APPUNTAMENTO AL MARE
È stato un papà a stanarlo. Il padre di una tredicenne che, durante una breve vacanza a Santa Severa, non vedendo rientrare la figlia, tredici anni e ancora nella scuola primaria, l'aveva cercata in uno stabilimento balneare trovandola in compagnia dell'uomo. La baciava su un lettino prendisole. «Ero convinto che fosse diciottenne», si è giustificato con lui l'approfittatore.
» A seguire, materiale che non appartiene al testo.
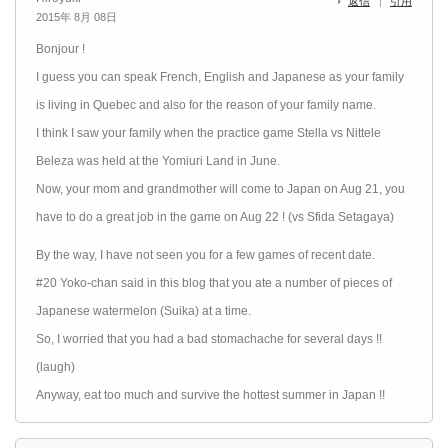
返信
引用
2015年 8月 08日
Bonjour !
I guess you can speak French, English and Japanese as your family
is living in Quebec and also for the reason of your family name.
I think I saw your family when the practice game Stella vs Nittele
Beleza was held at the Yomiuri Land in June.
Now, your mom and grandmother will come to Japan on Aug 21, you
have to do a great job in the game on Aug 22 ! (vs Sfida Setagaya)
By the way, I have not seen you for a few games of recent date.
#20 Yoko-chan said in this blog that you ate a number of pieces of
Japanese watermelon (Suika) at a time.
So, I worried that you had a bad stomachache for several days !!
(laugh)
Anyway, eat too much and survive the hottest summer in Japan !!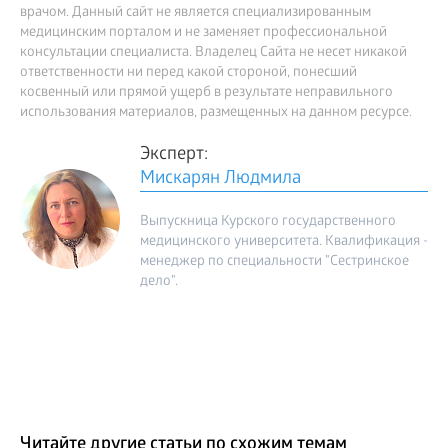
врачом. Данный сайт не является специализированным
медицинским порталом и не заменяет профессиональной
консультации специалиста. Владелец Сайта не несет никакой
ответственности ни перед какой стороной, понесший
косвенный или прямой ущерб в результате неправильного
использования материалов, размещенных на данном ресурсе.
Эксперт:
Мискарян Людмила
Выпускница Курского государственного
медицинского университета. Квалификация -
менеджер по специальности "Сестринское
дело".
Читайте другие статьи по схожим темам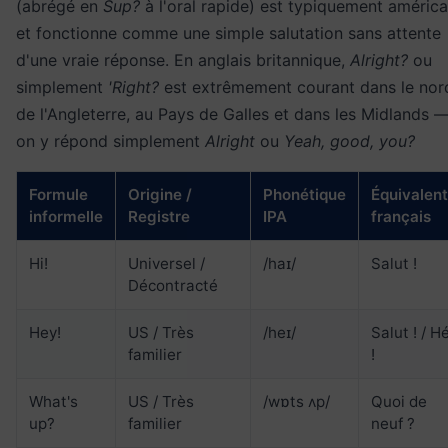
(abrégé en
Sup?
à l'oral rapide) est typiquement américa
et fonctionne comme une simple salutation sans attente
d'une vraie réponse. En anglais britannique,
Alright?
ou
simplement
'Right?
est extrêmement courant dans le nor
de l'Angleterre, au Pays de Galles et dans les Midlands 
on y répond simplement
Alright
ou
Yeah, good, you?
Formule
Origine /
Phonétique
Équivalent
informelle
Registre
IPA
français
Hi!
Universel /
/haɪ/
Salut !
Décontracté
Hey!
US / Très
/heɪ/
Salut ! / H
familier
!
What's
US / Très
/wɒts ʌp/
Quoi de
up?
familier
neuf ?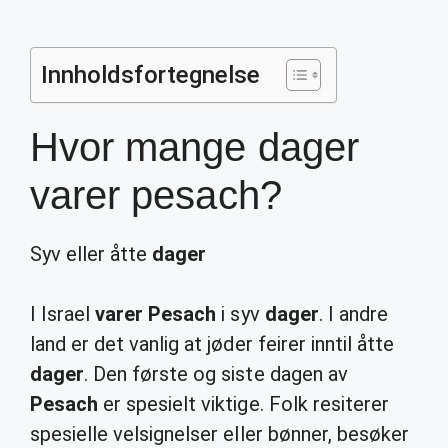
Innholdsfortegnelse
Hvor mange dager
varer pesach?
Syv eller åtte
dager
I Israel
varer Pesach
i syv
dager
. I andre
land er det vanlig at jøder feirer inntil åtte
dager
. Den første og siste dagen av
Pesach
er spesielt viktige. Folk resiterer
spesielle velsignelser eller bønner, besøker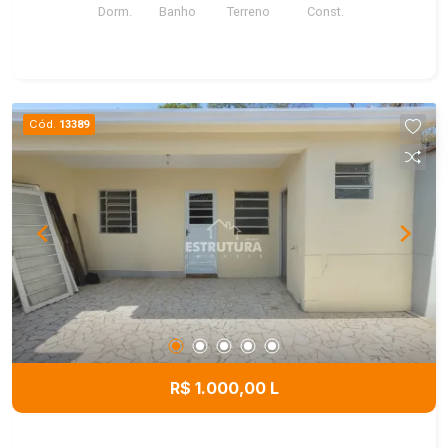
Dorm.
Banho
Terreno
Const.
para quem busca conforto e uma ótima
localização.
Cód.
13389
R$ 1.000,00 L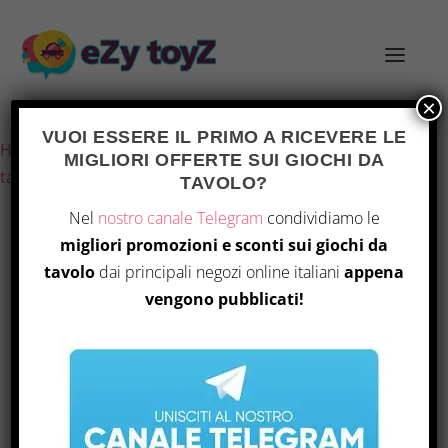
×
Ultimo aggiornamento il 4 Agosto 2026 9:17
VUOI ESSERE IL PRIMO A RICEVERE LE
Home
/
Giochi e giocattoli
/
Giochi di società
/
Giochi da
MIGLIORI OFFERTE SUI GIOCHI DA
tavolo
/ Asmodee – Unlock! Avventure Senza Tempo
TAVOLO?
Nel
nostro canale Telegram
condividiamo le
migliori promozioni e sconti sui giochi da
OFFERTA
tavolo
dai principali negozi online italiani
appena
vengono pubblicati!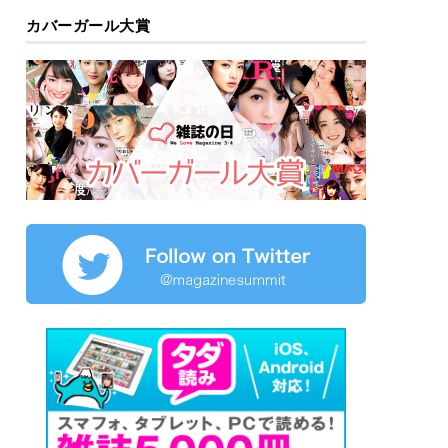
カバーガール大賞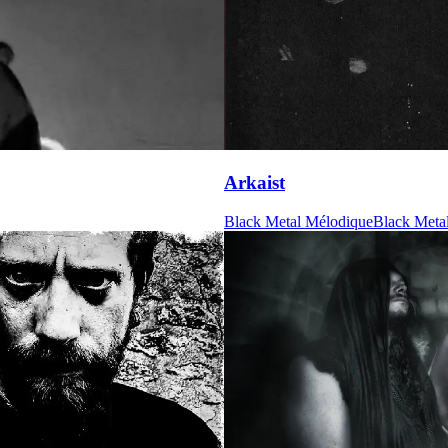
Arkaist
Black Metal Mélodique
Black Meta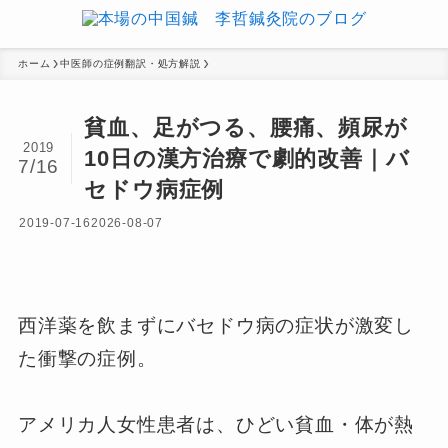
ホーム
中医師の症例翻訳・処方解説
貧血、足がつる、腰痛、頻尿が
2019
10日の漢方治療で劇的改善｜バ
7/16
セドウ病症例
2019-07-16
2026-08-07
西洋薬を飲まずにバセドウ病の症状が激変し
た衝撃の症例。
アメリカ人女性患者は、ひどい貧血・体が熱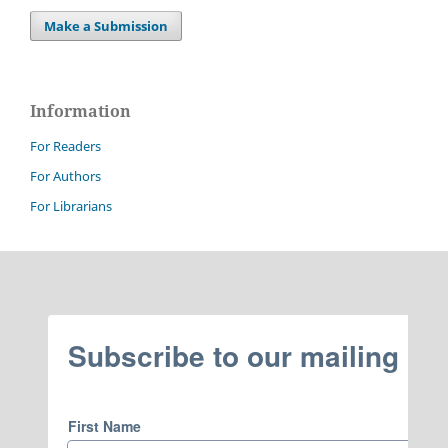
Make a Submission
Information
For Readers
For Authors
For Librarians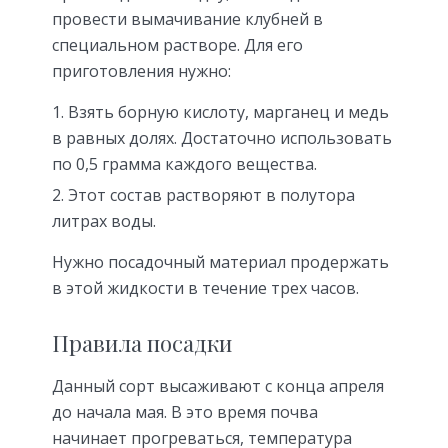
провести вымачивание клубней в
специальном растворе. Для его
приготовления нужно:
Взять борную кислоту, марганец и медь
в равных долях. Достаточно использовать
по 0,5 грамма каждого вещества.
Этот состав растворяют в полутора
литрах воды.
Нужно посадочный материал продержать
в этой жидкости в течение трех часов.
Правила посадки
Данный сорт высаживают с конца апреля
до начала мая. В это время почва
начинает прогреваться, температура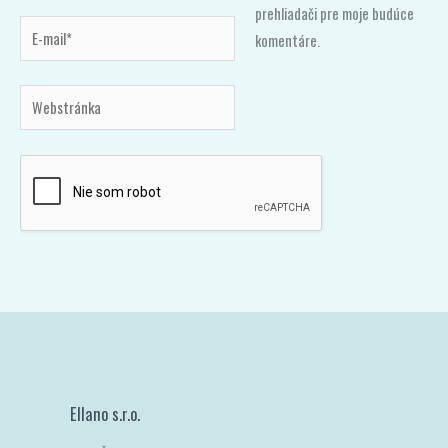
prehliadači pre moje budúce
E-
komentáre.
mail*
Webstránka
Ellano s.r.o.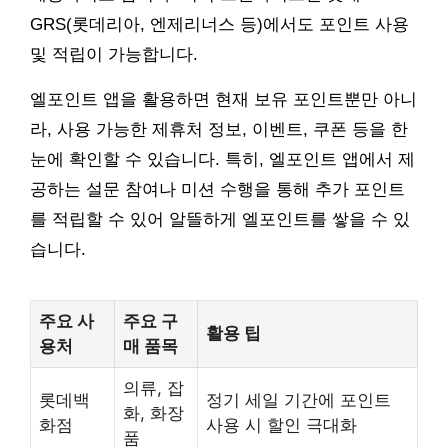
GRS(롯데리아, 엔제리너스 등)에서도 포인트 사용
및 적립이 가능합니다.
엘포인트 앱을 활용하면 현재 보유 포인트뿐만 아니
라, 사용 가능한 제휴처 정보, 이벤트, 쿠폰 등을 한
눈에 확인할 수 있습니다. 특히, 엘포인트 앱에서 제
공하는 설문 참여나 미션 수행을 통해 추가 포인트
를 적립할 수 있어 알뜰하게 엘포인트를 쌓을 수 있
습니다.
주요 사
주요 구
활용 팁
용처
매 품목
의류, 잡
롯데백
정기 세일 기간에 포인트
화, 화장
화점
사용 시 할인 극대화
품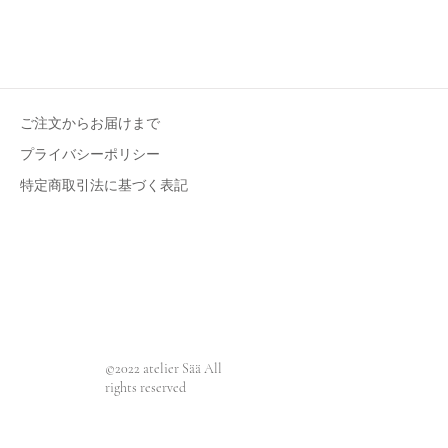
ご注文からお届けまで
プライバシーポリシー​
特定商取引法に基づく表記
ス
©︎2022 atelier Sää All
rights
reserved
L'indagine è partita da quella segnalazione, nell'estate del 2013. Sono stati poi i carabinieri a scoprire che l'uomo, un disoccupato ora quarantaduenne, nello stesso periodo aveva agganciato un'altra adolescente a cui imponeva giorno dopo giorno contatti via web sempre più erotici. In questo caso, però, i familiari hanno scelto di non procedere con la denuncia per non affrontare il processo contro il sospetto pedofilo. Ma il precedente è finito comunque agli atti del pm Eugenio Albamonte, che ha portato a giudizio l'adescatore seriale. «Mia figlia non è rientrata dopo un bagno al mare - aveva denunciato invece, l'altro papà - Quindi, preoccupato, sono andato a cercarla. Dopo aver perlustrato la spiaggia per un'oretta l'ho trovata su una sdraio. Qualcuno la abbracciava e baciava. E alla mia vista ha cercato di coprirla». «Ho chiesto all'uomo chi fosse». Solo il nome, Stefano, però, a conclusione delle indagini si è rivelato vero.
LA TRAPPOLA
Di certo, come è stato ricostruito coi contatti WeChat, conosceva l'età della ragazzina. «Ho tredici anni - si era presentata - I miei genitori non mi lasciano uscire sola». Eppure l'adolescente allettata dal corteggiamento si era allontanata da casa almeno tre o quattro volte per incontrare quel giovane che riteneva il fidanzato segreto. L'adescatore di minorenni ora dovrà risarcire sia la ragazzina che i genitori per la trappola tesa, così come chiesto dal legale di parte civile, l'avvocato Sandra Aromolo. In tutto trentamila euro.